Have you listened to the album Haunted by Poe? She's Danielewski's sister, and a number of the songs are inspired by the book.
7th-Jul-2006 05:09 pm (UTC)
It's strange because I could have sworn I read this book from the library but when I attempted to sign it out a few years later, there's no record of it ever existing in the database. It weirded me out for some reason.

Yes, I agree with what you think of Johnny. I felt a lot of things when I read about the things he did, but I couldn't bring myself to either hate him or pity him or judge him.

Before this book I never touched anything that played wildly with the layout. The most extreme kind of writing I could read was probably e.e. cummings and he is generaly accepted. But this book definitely opened my mind to see how it isn't simply what the author writes down, even how he puts the words down on the paper is important. I tried to talk about it in my review and then gave up because I couldn't quite describe it. I think it is something each person has to discover for him/herself when they read the book.

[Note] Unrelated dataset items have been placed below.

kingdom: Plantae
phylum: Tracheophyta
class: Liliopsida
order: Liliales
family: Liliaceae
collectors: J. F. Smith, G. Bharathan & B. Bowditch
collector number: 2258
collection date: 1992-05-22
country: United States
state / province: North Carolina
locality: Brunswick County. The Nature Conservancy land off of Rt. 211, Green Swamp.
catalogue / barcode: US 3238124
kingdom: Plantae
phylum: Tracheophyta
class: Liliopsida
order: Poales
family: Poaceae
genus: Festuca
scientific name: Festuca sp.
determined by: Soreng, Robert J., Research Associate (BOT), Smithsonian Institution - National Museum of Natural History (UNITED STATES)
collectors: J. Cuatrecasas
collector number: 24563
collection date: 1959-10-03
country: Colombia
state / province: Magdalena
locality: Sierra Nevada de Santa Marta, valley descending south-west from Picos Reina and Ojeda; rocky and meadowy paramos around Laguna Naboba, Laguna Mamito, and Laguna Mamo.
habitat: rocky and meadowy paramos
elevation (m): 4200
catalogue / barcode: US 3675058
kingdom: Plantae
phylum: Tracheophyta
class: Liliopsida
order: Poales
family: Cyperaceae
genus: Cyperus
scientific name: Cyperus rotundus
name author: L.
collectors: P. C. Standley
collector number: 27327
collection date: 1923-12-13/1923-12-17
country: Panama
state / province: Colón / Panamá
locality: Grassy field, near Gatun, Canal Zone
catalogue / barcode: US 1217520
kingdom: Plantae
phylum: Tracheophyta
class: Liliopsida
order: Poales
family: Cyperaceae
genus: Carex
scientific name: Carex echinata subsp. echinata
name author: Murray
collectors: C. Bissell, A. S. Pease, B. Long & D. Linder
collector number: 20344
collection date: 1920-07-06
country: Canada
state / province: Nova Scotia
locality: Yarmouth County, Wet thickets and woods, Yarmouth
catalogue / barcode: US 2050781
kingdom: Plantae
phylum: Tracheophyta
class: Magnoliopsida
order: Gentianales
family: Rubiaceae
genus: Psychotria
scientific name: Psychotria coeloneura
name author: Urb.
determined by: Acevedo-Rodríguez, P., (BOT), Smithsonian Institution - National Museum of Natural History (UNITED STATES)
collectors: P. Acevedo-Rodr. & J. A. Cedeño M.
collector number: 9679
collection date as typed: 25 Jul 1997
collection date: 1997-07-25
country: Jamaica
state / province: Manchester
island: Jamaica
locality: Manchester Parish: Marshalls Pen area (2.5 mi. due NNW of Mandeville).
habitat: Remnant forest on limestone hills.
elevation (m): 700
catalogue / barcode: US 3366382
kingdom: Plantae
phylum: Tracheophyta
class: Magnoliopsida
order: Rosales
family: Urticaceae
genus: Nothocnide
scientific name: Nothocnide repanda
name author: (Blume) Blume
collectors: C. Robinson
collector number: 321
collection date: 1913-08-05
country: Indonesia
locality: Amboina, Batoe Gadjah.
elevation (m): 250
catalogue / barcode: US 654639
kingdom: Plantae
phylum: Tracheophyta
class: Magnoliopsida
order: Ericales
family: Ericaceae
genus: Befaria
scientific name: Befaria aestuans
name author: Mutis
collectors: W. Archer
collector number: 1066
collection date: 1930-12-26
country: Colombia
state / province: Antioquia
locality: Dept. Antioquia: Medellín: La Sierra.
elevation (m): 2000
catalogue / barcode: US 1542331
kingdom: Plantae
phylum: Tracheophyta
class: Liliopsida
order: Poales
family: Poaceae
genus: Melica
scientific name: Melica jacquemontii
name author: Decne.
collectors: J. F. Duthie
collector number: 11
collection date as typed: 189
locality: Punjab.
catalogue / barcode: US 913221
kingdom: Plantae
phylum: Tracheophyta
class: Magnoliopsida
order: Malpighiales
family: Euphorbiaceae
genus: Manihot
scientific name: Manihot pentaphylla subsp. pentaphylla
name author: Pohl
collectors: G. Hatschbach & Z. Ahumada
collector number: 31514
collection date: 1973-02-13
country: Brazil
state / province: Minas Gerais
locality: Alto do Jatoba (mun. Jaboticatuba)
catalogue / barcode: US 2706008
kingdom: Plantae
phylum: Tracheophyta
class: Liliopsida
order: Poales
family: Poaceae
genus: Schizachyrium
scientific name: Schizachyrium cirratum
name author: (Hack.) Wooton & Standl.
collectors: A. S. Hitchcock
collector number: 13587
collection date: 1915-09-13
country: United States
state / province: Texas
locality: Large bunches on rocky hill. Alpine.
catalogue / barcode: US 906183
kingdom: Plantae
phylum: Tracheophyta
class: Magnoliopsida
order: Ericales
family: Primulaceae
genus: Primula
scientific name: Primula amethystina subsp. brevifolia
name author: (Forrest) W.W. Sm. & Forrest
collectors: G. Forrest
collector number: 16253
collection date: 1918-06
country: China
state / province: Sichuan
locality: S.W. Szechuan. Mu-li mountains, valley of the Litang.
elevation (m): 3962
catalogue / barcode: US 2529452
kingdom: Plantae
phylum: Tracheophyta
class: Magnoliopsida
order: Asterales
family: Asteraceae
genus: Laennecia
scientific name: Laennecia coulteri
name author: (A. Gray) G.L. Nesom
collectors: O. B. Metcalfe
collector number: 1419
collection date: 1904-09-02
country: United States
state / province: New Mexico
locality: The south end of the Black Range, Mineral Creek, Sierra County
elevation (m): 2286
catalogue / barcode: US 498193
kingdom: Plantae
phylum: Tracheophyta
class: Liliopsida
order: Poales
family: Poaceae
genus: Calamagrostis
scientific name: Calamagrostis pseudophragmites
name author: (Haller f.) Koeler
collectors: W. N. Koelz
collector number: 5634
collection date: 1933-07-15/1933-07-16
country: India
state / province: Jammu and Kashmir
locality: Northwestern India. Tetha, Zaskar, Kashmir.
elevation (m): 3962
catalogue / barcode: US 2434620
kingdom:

Ooh I forgot to mention that as well. I haven't listened to it yet. Always intended to and then end up somewhere without speakers or no internet connection. How is it? Did it add to what you feel about the book at all?
7th-Jul-2006 05:54 pm (UTC)
SPOOKY!

Heh, I wanted to slap Johnny a lot of the time, but as it goes on, he's suffering like hell and he's so trapped. Poor guy.

I read an interview that Danielewski gave where he talked about the layout--he actually did it all himself, just holed up for three weeks prior to publication and got everything the way he wanted it. Awesomeness, really.

I'm not sure how much it added to the experience of the book...it almost comes across as mood music, in a way, just sort of hovering around and enhancing the spookiness. Also, it's not strictly a companion album to the book--it's also very much about their father, and so at times it feels very separate from the novel, exploring its own themes. Which makes it a viable stand-alone project, I think. It's more like the book adds to the album than the other way around, perhaps. "5 1/2 Minute Hallway" should be mandatory listening, though.